**Apologies for the slight tardiness of this post.
TRUE: I’m attempting to cull quotes from my peers that
construct “true” in terms of brutal honest. The moments within these reviews that
seemed to unexpectedly reveal an honest statement about the reviewer that maybe
otherwise wouldn’t have been revealed. Things about ourselves that we discovered
or were forced to discover because of the experience of the dance performance.
Kelly: “Perhaps there is this joy I find in bodies that
celebrate how ugly/disturbing they can become rather than pleasing to the eye.”
Jess: “Every time I see feats of physical prowess and
athletic ability, I feel a kinesthetic response that I place somewhere in the
area of longing.”
Cody: “Rather than enjoying the dynamism of the dancers’
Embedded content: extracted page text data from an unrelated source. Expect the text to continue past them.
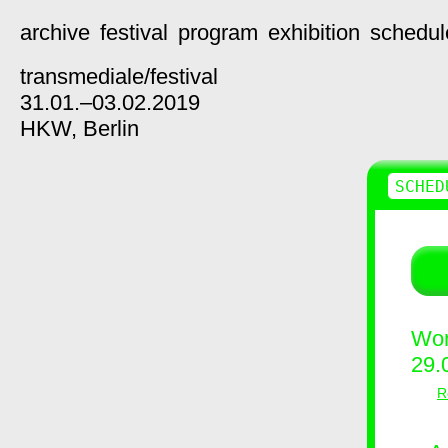
archive
festival
program
exhibition
schedul
transmediale/
festival
31.01.–03.02.2019
HKW,
Berlin
SCHED
Wor
29.
R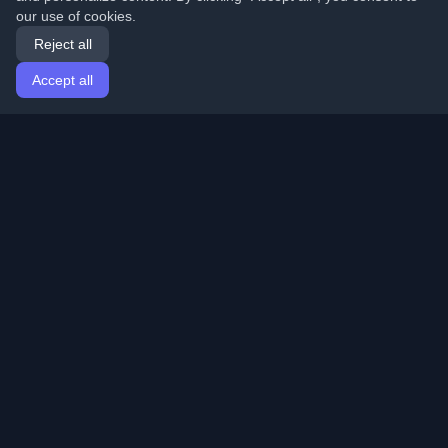
our use of cookies.
Reject all
Accept all
Home
Articles
English
Login
Discover the best personal developer blogs and articles
from around the world. Stay updated with the latest
trends, tutorials, and insights from the developer
community.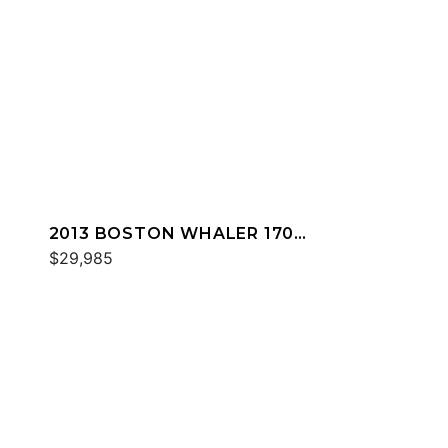
2013 BOSTON WHALER 170
DAUNTLESS
$29,985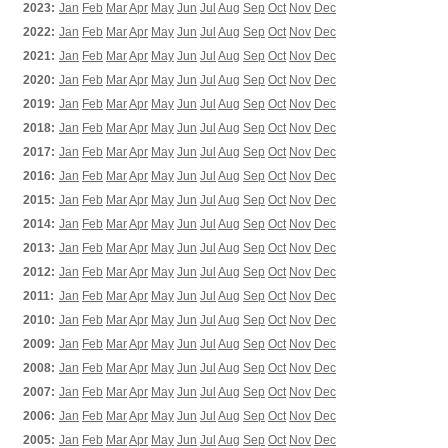
2023:
Jan
Feb
Mar
Apr
May
Jun
Jul
Aug
Sep
Oct
Nov
Dec
2022:
Jan
Feb
Mar
Apr
May
Jun
Jul
Aug
Sep
Oct
Nov
Dec
2021:
Jan
Feb
Mar
Apr
May
Jun
Jul
Aug
Sep
Oct
Nov
Dec
2020:
Jan
Feb
Mar
Apr
May
Jun
Jul
Aug
Sep
Oct
Nov
Dec
2019:
Jan
Feb
Mar
Apr
May
Jun
Jul
Aug
Sep
Oct
Nov
Dec
2018:
Jan
Feb
Mar
Apr
May
Jun
Jul
Aug
Sep
Oct
Nov
Dec
2017:
Jan
Feb
Mar
Apr
May
Jun
Jul
Aug
Sep
Oct
Nov
Dec
2016:
Jan
Feb
Mar
Apr
May
Jun
Jul
Aug
Sep
Oct
Nov
Dec
2015:
Jan
Feb
Mar
Apr
May
Jun
Jul
Aug
Sep
Oct
Nov
Dec
2014:
Jan
Feb
Mar
Apr
May
Jun
Jul
Aug
Sep
Oct
Nov
Dec
2013:
Jan
Feb
Mar
Apr
May
Jun
Jul
Aug
Sep
Oct
Nov
Dec
2012:
Jan
Feb
Mar
Apr
May
Jun
Jul
Aug
Sep
Oct
Nov
Dec
2011:
Jan
Feb
Mar
Apr
May
Jun
Jul
Aug
Sep
Oct
Nov
Dec
2010:
Jan
Feb
Mar
Apr
May
Jun
Jul
Aug
Sep
Oct
Nov
Dec
2009:
Jan
Feb
Mar
Apr
May
Jun
Jul
Aug
Sep
Oct
Nov
Dec
2008:
Jan
Feb
Mar
Apr
May
Jun
Jul
Aug
Sep
Oct
Nov
Dec
2007:
Jan
Feb
Mar
Apr
May
Jun
Jul
Aug
Sep
Oct
Nov
Dec
2006:
Jan
Feb
Mar
Apr
May
Jun
Jul
Aug
Sep
Oct
Nov
Dec
2005:
Jan
Feb
Mar
Apr
May
Jun
Jul
Aug
Sep
Oct
Nov
Dec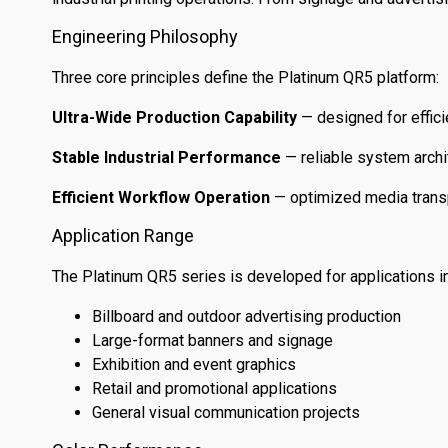
Engineering Philosophy
Three core principles define the Platinum QR5 platform:
Ultra-Wide Production Capability
— designed for effici
Stable Industrial Performance
— reliable system archi
Efficient Workflow Operation
— optimized media transp
Application Range
The Platinum QR5 series is developed for applications in
Billboard and outdoor advertising production
Large-format banners and signage
Exhibition and event graphics
Retail and promotional applications
General visual communication projects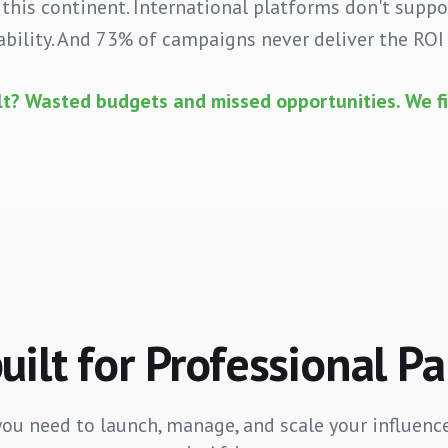
 this continent. International platforms don't supp
bility. And 73% of campaigns never deliver the RO
lt? Wasted budgets and missed opportunities. We fi
ilt for Professional P
you need to launch, manage, and scale your influenc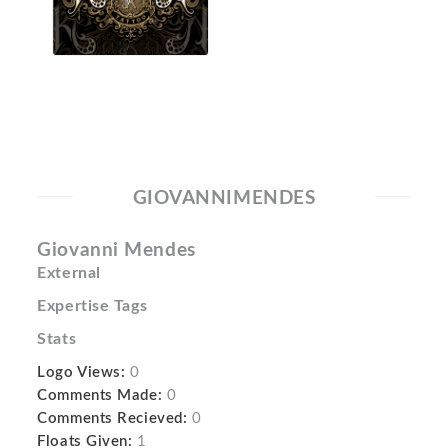
GIOVANNIMENDES
Giovanni Mendes
External
Expertise Tags
Stats
Logo Views:
0
Comments Made:
0
Comments Recieved:
0
Floats Given:
1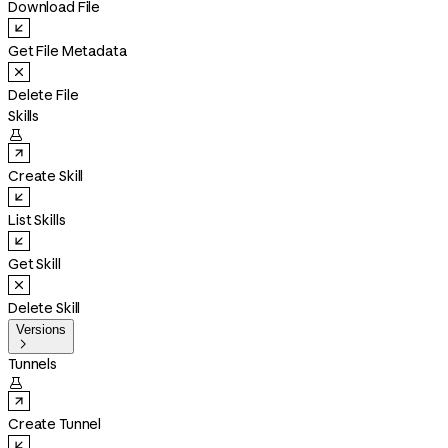
Download File
Get File Metadata
Delete File
Skills

Create Skill
List Skills
Get Skill
Delete Skill
Versions

Tunnels

Create Tunnel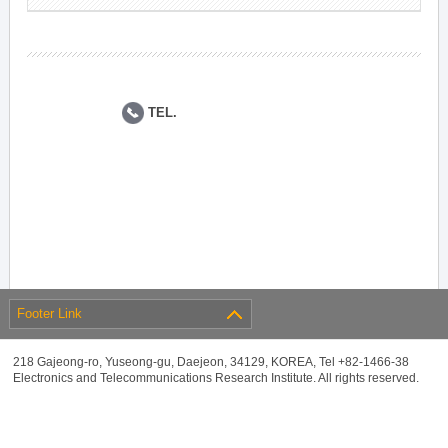
TEL.
Footer Link
218 Gajeong-ro, Yuseong-gu, Daejeon, 34129, KOREA, Tel +82-1466-38
Electronics and Telecommunications Research Institute. All rights reserved.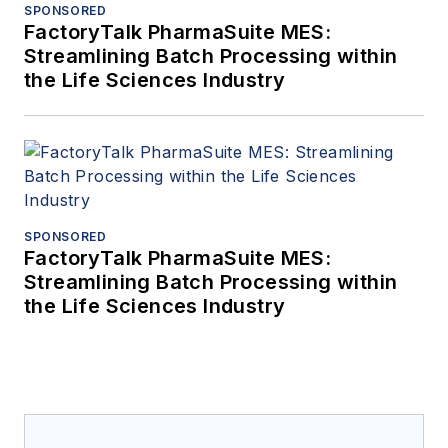
SPONSORED
FactoryTalk PharmaSuite MES:
Streamlining Batch Processing within
the Life Sciences Industry
SPONSORED
FactoryTalk PharmaSuite MES:
Streamlining Batch Processing within
the Life Sciences Industry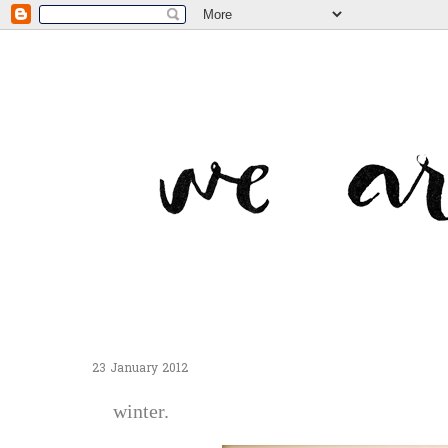
23 January 2012
winter.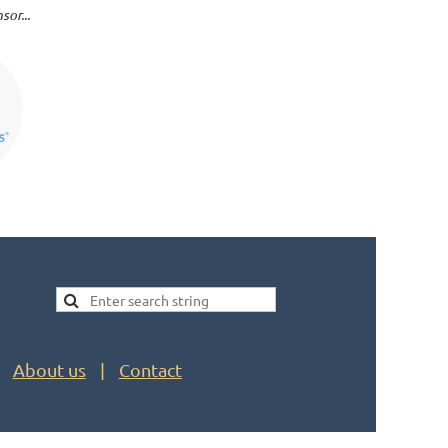
or...
About us
Contact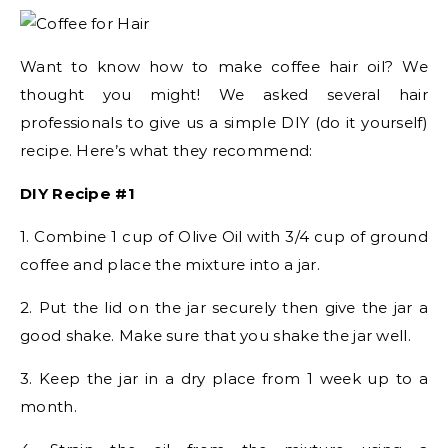
Want to know how to make coffee hair oil? We
thought you might! We asked several hair
professionals to give us a simple DIY (do it yourself)
recipe. Here’s what they recommend:
DIY Recipe #1
1. Combine 1 cup of Olive Oil with 3/4 cup of ground
coffee and place the mixture into a jar.
2. Put the lid on the jar securely then give the jar a
good shake. Make sure that you shake the jar well.
3. Keep the jar in a dry place from 1 week up to a
month.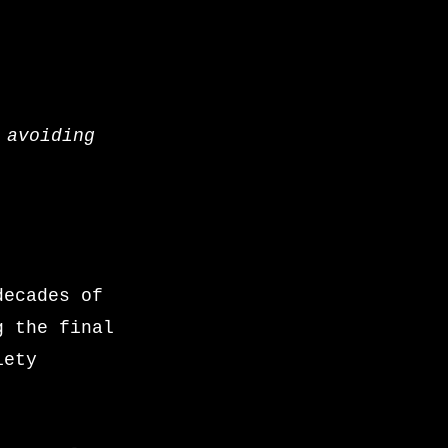
 avoiding
decades of
g the final
iety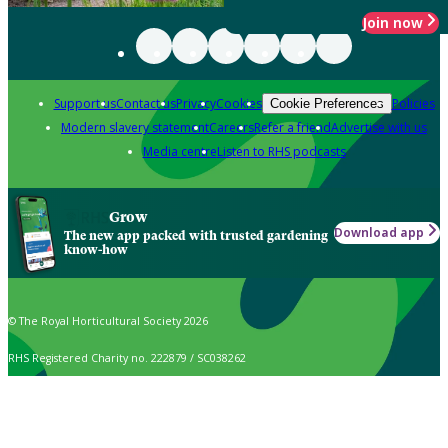
Join now
Support us
Contact us
Privacy
Cookies
Policies
Cookie Preferences
Modern slavery statement
Careers
Refer a friend
Advertise with us
Media centre
Listen to RHS podcasts
Grow
Download app
The new app packed with trusted gardening
know-how
© The Royal Horticultural Society 2026
RHS Registered Charity no. 222879 / SC038262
bodies, I found myself questioning how these specific movements related to the
overall narratives of the dances. Perhaps this reaction is merely
symptomatic of myself being pedantically cerebral and not being in tuned with
my emotions.”
Iris: “…there was a point in ‘Esplanade’ when one of the
dancers went running across the stage on a diagonal, with an enormous smile on
her face. I burst out laughing, and immediately covered my mouth, embarrassed.”
Jenna: “After the exercise of recognizing the dance alums
and current students of dance in the audience, I clearly felt my position in
the audience as one of interloper.”
MEANINGFUL: The quotes I’m pulling here focus less on the
reviewer and more on unexpected and thought-provoking elements of the dance
performance that emerged from the reviews. The “meaningful” works on a deeper level
of analysis than the surface of the dance performance itself allowed for – the
not-so-obvious trajectories of feeling and analysis that it prompted, thinking
beyond dance as simply the movement of bodies in space.
Courtney: “Decentering the significance of the dancers’
skills and physical virtuosity, Taylor choreographs a dance that is about
movement itself and the beauty of “everyday” movements.”
Courtney: “Perhaps one of the few viewers excluded from this
reconfiguration of “I could do that myself” is the entirely immobile one…”
Justin: “…moments of differentiated movements called body
ownership into question, as they were typified by the sharing of weight and
absolute trust in another’s physical strength.”
Sara: “There is no beauty much less propriety in the tumble
on the mattress without first witnessing the beauty in the walk for the bus.”